▶ WORK REQUEST: Give back every line of the data below exactly.

──────────

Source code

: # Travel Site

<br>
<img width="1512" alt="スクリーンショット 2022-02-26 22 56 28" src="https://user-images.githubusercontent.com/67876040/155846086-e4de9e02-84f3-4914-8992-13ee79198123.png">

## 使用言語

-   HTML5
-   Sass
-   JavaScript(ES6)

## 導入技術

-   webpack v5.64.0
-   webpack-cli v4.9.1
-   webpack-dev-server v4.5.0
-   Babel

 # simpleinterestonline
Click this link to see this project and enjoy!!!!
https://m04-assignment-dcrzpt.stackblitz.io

──────────

▶ OUTPUT OF THE TASK:
Source code

: # Travel Site

<br>
<img width="1512" alt="スクリーンショット 2022-02-26 22 56 28" src="https://user-images.githubusercontent.com/67876040/155846086-e4de9e02-84f3-4914-8992-13ee79198123.png">

## 使用言語

-   HTML5
-   Sass
-   JavaScript(ES6)

## 導入技術

-   webpack v5.64.0
-   webpack-cli v4.9.1
-   webpack-dev-server v4.5.0
-   Babel

 # simpleinterestonline
Click this link to see this project and enjoy!!!!
https://m04-assignment-dcrzpt.stackblitz.io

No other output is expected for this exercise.